Table 2. Data statistics
Table 3. Comparison with CWN

Then, we analyze the quality of the links established between Zhishi.me and BabelNet (with regard to the links to DBpedia, they have been inferred from the multilingual re-directions that Wikipedia contains, so we assume a high quality of such data). Among the 16,424 retrieved translation pairs between Zhishi.me and BabelNet, we select a random subset of 8,536 pairs and ask three students in our laboratory to manually check the quality. Since BabelNet has already provided “sameAs” links between different LRs, we only need to verify whether the Chinese terms in Zhishi.me could be aligned to the corresponding ones in BabelNet, which does not need the annotators to be proficient in all three languages. The experiment shows positive results with an extremely high precision (more than 0.98). After analyzing negative cases, we find that some resources in Zhishi.me may be associated with more than one lexical sense. Here, different lexical senses are included in one resource in Zhishi.me, while its corresponding senses are separated in BabelNet, which leads to a mismatch.
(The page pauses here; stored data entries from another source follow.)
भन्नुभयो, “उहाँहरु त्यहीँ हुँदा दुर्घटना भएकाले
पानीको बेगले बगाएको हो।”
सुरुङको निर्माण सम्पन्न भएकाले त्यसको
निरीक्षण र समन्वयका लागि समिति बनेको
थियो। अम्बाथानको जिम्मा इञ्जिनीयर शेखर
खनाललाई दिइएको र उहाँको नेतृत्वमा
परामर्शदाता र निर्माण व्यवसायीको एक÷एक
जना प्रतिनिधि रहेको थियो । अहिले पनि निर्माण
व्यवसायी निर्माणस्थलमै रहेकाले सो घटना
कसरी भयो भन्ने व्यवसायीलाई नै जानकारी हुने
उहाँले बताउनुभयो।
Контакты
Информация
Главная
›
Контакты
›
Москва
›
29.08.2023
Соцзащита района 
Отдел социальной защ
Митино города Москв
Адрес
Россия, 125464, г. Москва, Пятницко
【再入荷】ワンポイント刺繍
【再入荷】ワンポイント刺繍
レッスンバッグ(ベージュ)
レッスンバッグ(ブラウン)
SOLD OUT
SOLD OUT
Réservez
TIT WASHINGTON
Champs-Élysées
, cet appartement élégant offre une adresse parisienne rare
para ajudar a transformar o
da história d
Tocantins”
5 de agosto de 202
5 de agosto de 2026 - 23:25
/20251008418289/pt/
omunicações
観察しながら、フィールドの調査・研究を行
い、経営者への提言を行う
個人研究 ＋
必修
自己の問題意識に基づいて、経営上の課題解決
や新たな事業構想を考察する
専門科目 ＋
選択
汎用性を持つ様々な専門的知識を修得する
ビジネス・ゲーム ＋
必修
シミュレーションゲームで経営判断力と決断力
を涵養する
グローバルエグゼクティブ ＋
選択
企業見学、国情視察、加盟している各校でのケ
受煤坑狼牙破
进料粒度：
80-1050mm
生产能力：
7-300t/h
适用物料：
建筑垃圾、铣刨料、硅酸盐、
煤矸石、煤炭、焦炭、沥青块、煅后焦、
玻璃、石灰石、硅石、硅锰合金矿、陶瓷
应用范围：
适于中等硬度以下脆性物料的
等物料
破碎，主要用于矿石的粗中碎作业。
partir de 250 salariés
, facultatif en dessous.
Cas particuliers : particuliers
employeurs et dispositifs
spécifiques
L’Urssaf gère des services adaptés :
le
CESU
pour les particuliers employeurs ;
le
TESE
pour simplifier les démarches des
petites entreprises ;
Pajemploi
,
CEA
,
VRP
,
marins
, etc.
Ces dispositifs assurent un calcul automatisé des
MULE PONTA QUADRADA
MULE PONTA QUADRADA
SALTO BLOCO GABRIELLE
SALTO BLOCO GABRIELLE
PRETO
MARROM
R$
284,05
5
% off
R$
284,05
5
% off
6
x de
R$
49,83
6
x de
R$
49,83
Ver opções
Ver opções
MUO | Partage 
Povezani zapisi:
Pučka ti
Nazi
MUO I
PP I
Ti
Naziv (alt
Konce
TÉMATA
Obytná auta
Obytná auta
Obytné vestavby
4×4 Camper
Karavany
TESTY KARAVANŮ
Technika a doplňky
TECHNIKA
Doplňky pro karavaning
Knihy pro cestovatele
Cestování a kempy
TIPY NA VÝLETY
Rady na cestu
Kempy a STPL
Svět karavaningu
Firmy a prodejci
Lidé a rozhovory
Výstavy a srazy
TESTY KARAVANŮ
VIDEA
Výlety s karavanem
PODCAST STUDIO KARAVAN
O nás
Finally, we compared Zhishi.lemon and CWN. Results are shown in Table 3. First, Zhishi.lemon focuses on translations at entity level instead of conceptual word alignment, as opposed to CWN. We believe that cross-lingual alignment among real-world objects will better benefit the LLOD community. Also, Zhishi.lemon achieves a larger scale in all the three types of elements, namely lexical entries, lexical senses and translations. In this sense, we are convinced that it will greatly help fill the gap between Chinese LRs and the LLOD cloud.
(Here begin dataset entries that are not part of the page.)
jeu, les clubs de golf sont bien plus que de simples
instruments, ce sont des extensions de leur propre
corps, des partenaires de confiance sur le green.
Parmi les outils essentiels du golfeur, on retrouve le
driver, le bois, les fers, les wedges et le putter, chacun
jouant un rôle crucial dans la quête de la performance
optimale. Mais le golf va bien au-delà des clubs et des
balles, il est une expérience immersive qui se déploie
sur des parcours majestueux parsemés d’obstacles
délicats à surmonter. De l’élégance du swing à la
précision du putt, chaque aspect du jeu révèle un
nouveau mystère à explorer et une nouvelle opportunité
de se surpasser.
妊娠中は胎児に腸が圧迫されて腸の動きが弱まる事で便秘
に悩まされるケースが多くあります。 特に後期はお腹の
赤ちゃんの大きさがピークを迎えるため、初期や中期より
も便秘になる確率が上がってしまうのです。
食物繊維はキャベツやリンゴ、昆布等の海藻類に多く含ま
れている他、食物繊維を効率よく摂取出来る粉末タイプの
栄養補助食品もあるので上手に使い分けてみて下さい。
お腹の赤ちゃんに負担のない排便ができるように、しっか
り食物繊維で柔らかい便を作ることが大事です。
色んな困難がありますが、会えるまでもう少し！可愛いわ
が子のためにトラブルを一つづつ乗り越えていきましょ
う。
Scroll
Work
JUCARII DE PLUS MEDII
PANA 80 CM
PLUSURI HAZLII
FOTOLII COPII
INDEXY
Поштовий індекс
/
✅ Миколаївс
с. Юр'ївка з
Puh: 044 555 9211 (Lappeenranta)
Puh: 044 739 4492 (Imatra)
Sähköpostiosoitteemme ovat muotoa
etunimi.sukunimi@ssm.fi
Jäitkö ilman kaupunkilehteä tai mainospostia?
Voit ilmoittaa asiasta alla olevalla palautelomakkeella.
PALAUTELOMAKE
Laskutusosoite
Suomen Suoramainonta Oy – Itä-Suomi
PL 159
5 Conclusion and Future Directions

In this paper, we introduced Zhishi.lemon, a newly developed dataset that constitutes the lexical realization of Zhishi.me. On the basis of the lemon core and its translation module, we built a linked data lexicon in Chinese, with translations into Spanish and English. Links to both DBpedia and BabelNet have also been created. Experiments showed the high quality of Zhishi.lemon, which makes it a promising starting point to respond to the lack of Chinese lexical resources in the LLOD cloud. In the future, we plan to transform more Chinese resources and integrate them into Zhishi.lemon. Identifying new translations to other prevalent languages would be another possible direction. Furthermore, we plan to leverage Zhishi.lemon to build more real-world multilingual applications.